* _Your goal_
All the data must be output exactly as given.

◇ ◇ ◇ ◇

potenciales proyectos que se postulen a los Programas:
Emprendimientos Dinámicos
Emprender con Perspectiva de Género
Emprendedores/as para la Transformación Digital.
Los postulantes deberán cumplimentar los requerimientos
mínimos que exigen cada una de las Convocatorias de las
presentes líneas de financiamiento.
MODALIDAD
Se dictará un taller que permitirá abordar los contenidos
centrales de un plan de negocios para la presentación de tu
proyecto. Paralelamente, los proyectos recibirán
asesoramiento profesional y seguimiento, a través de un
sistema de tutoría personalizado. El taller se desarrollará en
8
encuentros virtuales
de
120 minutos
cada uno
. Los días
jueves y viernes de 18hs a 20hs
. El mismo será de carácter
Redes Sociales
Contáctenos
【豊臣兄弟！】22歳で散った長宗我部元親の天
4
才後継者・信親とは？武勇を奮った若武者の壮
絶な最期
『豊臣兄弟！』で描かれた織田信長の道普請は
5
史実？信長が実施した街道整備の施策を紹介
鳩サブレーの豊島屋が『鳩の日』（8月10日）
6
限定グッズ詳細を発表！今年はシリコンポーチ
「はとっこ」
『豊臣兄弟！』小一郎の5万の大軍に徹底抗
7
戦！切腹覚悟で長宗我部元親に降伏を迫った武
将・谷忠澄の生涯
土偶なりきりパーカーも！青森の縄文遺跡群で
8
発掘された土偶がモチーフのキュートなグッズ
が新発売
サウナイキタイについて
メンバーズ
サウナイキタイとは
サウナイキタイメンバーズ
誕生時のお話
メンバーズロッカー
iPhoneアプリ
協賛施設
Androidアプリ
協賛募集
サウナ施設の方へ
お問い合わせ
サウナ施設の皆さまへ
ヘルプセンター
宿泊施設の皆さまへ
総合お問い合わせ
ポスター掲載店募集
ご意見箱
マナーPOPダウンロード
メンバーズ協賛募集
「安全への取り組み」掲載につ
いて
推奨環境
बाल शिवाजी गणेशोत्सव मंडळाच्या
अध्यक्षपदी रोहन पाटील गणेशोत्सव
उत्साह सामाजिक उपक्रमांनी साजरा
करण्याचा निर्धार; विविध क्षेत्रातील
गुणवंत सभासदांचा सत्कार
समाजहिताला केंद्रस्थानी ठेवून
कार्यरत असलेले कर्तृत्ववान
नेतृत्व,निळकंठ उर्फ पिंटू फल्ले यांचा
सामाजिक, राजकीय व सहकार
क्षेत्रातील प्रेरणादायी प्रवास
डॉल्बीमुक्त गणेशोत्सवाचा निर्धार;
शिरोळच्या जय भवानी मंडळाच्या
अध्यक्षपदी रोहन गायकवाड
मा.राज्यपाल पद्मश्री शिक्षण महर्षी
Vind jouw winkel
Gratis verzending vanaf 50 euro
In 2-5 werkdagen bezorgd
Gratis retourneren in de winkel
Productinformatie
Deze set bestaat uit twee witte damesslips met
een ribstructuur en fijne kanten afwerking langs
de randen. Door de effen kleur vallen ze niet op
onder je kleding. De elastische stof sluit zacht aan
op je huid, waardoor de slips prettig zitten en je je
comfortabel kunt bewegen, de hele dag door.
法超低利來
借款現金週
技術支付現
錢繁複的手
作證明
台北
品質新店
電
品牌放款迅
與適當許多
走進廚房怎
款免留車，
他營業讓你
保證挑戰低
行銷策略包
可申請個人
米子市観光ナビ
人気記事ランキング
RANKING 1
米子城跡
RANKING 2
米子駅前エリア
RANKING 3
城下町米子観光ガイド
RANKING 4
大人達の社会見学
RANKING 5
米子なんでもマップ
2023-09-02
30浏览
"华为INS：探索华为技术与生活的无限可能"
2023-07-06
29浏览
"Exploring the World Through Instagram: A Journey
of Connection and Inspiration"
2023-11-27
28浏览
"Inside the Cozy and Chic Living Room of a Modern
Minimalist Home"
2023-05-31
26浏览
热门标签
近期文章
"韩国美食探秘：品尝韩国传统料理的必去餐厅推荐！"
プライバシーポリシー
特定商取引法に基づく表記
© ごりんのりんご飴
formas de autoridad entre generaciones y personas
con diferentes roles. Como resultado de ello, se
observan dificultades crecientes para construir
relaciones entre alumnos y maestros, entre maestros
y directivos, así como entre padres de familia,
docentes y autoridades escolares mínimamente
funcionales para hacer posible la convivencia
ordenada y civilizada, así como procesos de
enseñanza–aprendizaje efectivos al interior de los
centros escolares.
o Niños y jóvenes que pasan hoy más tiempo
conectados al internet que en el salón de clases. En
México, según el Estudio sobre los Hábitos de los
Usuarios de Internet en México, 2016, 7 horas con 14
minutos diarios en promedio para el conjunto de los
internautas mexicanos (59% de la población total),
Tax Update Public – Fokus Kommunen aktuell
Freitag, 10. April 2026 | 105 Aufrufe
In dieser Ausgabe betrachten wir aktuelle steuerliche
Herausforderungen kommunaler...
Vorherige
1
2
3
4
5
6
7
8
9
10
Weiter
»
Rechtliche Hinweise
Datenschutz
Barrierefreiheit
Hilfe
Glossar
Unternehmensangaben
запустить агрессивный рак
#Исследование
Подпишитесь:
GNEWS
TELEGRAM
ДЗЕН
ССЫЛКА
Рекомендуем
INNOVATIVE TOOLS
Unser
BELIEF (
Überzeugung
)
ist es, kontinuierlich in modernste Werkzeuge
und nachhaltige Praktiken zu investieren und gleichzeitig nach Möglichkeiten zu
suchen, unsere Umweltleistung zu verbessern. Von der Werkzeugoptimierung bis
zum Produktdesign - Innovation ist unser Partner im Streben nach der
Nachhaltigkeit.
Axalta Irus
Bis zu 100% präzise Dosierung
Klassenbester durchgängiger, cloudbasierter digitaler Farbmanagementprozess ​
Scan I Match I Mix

◇ ◇ ◇ ◇

* _Answer section_
potenciales proyectos que se postulen a los Programas:
Emprendimientos Dinámicos
Emprender con Perspectiva de Género
Emprendedores/as para la Transformación Digital.
Los postulantes deberán cumplimentar los requerimientos
mínimos que exigen cada una de las Convocatorias de las
presentes líneas de financiamiento.
MODALIDAD
Se dictará un taller que permitirá abordar los contenidos
centrales de un plan de negocios para la presentación de tu
proyecto. Paralelamente, los proyectos recibirán
asesoramiento profesional y seguimiento, a través de un
sistema de tutoría personalizado. El taller se desarrollará en
8
encuentros virtuales
de
120 minutos
cada uno
. Los días
jueves y viernes de 18hs a 20hs
. El mismo será de carácter
Redes Sociales
Contáctenos
【豊臣兄弟！】22歳で散った長宗我部元親の天
4
才後継者・信親とは？武勇を奮った若武者の壮
絶な最期
『豊臣兄弟！』で描かれた織田信長の道普請は
5
史実？信長が実施した街道整備の施策を紹介
鳩サブレーの豊島屋が『鳩の日』（8月10日）
6
限定グッズ詳細を発表！今年はシリコンポーチ
「はとっこ」
『豊臣兄弟！』小一郎の5万の大軍に徹底抗
7
戦！切腹覚悟で長宗我部元親に降伏を迫った武
将・谷忠澄の生涯
土偶なりきりパーカーも！青森の縄文遺跡群で
8
発掘された土偶がモチーフのキュートなグッズ
が新発売
サウナイキタイについて
メンバーズ
サウナイキタイとは
サウナイキタイメンバーズ
誕生時のお話
メンバーズロッカー
iPhoneアプリ
協賛施設
Androidアプリ
協賛募集
サウナ施設の方へ
お問い合わせ
サウナ施設の皆さまへ
ヘルプセンター
宿泊施設の皆さまへ
総合お問い合わせ
ポスター掲載店募集
ご意見箱
マナーPOPダウンロード
メンバーズ協賛募集
「安全への取り組み」掲載につ
いて
推奨環境
बाल शिवाजी गणेशोत्सव मंडळाच्या
अध्यक्षपदी रोहन पाटील गणेशोत्सव
उत्साह सामाजिक उपक्रमांनी साजरा
करण्याचा निर्धार; विविध क्षेत्रातील
गुणवंत सभासदांचा सत्कार
समाजहिताला केंद्रस्थानी ठेवून
कार्यरत असलेले कर्तृत्ववान
नेतृत्व,निळकंठ उर्फ पिंटू फल्ले यांचा
सामाजिक, राजकीय व सहकार
क्षेत्रातील प्रेरणादायी प्रवास
डॉल्बीमुक्त गणेशोत्सवाचा निर्धार;
शिरोळच्या जय भवानी मंडळाच्या
अध्यक्षपदी रोहन गायकवाड
मा.राज्यपाल पद्मश्री शिक्षण महर्षी
Vind jouw winkel
Gratis verzending vanaf 50 euro
In 2-5 werkdagen bezorgd
Gratis retourneren in de winkel
Productinformatie
Deze set bestaat uit twee witte damesslips met
een ribstructuur en fijne kanten afwerking langs
de randen. Door de effen kleur vallen ze niet op
onder je kleding. De elastische stof sluit zacht aan
op je huid, waardoor de slips prettig zitten en je je
comfortabel kunt bewegen, de hele dag door.
法超低利來
借款現金週
技術支付現
錢繁複的手
作證明
台北
品質新店
電
品牌放款迅
與適當許多
走進廚房怎
款免留車，
他營業讓你
保證挑戰低
行銷策略包
可申請個人
米子市観光ナビ
人気記事ランキング
RANKING 1
米子城跡
RANKING 2
米子駅前エリア
RANKING 3
城下町米子観光ガイド
RANKING 4
大人達の社会見学
RANKING 5
米子なんでもマップ
2023-09-02
30浏览
"华为INS：探索华为技术与生活的无限可能"
2023-07-06
29浏览
"Exploring the World Through Instagram: A Journey
of Connection and Inspiration"
2023-11-27
28浏览
"Inside the Cozy and Chic Living Room of a Modern
Minimalist Home"
2023-05-31
26浏览
热门标签
近期文章
"韩国美食探秘：品尝韩国传统料理的必去餐厅推荐！"
プライバシーポリシー
特定商取引法に基づく表記
© ごりんのりんご飴
formas de autoridad entre generaciones y personas
con diferentes roles. Como resultado de ello, se
observan dificultades crecientes para construir
relaciones entre alumnos y maestros, entre maestros
y directivos, así como entre padres de familia,
docentes y autoridades escolares mínimamente
funcionales para hacer posible la convivencia
ordenada y civilizada, así como procesos de
enseñanza–aprendizaje efectivos al interior de los
centros escolares.
o Niños y jóvenes que pasan hoy más tiempo
conectados al internet que en el salón de clases. En
México, según el Estudio sobre los Hábitos de los
Usuarios de Internet en México, 2016, 7 horas con 14
minutos diarios en promedio para el conjunto de los
internautas mexicanos (59% de la población total),
Tax Update Public – Fokus Kommunen aktuell
Freitag, 10. April 2026 | 105 Aufrufe
In dieser Ausgabe betrachten wir aktuelle steuerliche
Herausforderungen kommunaler...
Vorherige
1
2
3
4
5
6
7
8
9
10
Weiter
»
Rechtliche Hinweise
Datenschutz
Barrierefreiheit
Hilfe
Glossar
Unternehmensangaben
запустить агрессивный рак
#Исследование
Подпишитесь:
GNEWS
TELEGRAM
ДЗЕН
ССЫЛКА
Рекомендуем
INNOVATIVE TOOLS
Unser
BELIEF (
Überzeugung
)
ist es, kontinuierlich in modernste Werkzeuge
und nachhaltige Praktiken zu investieren und gleichzeitig nach Möglichkeiten zu
suchen, unsere Umweltleistung zu verbessern. Von der Werkzeugoptimierung bis
zum Produktdesign - Innovation ist unser Partner im Streben nach der
Nachhaltigkeit.
Axalta Irus
Bis zu 100% präzise Dosierung
Klassenbester durchgängiger, cloudbasierter digitaler Farbmanagementprozess ​
Scan I Match I Mix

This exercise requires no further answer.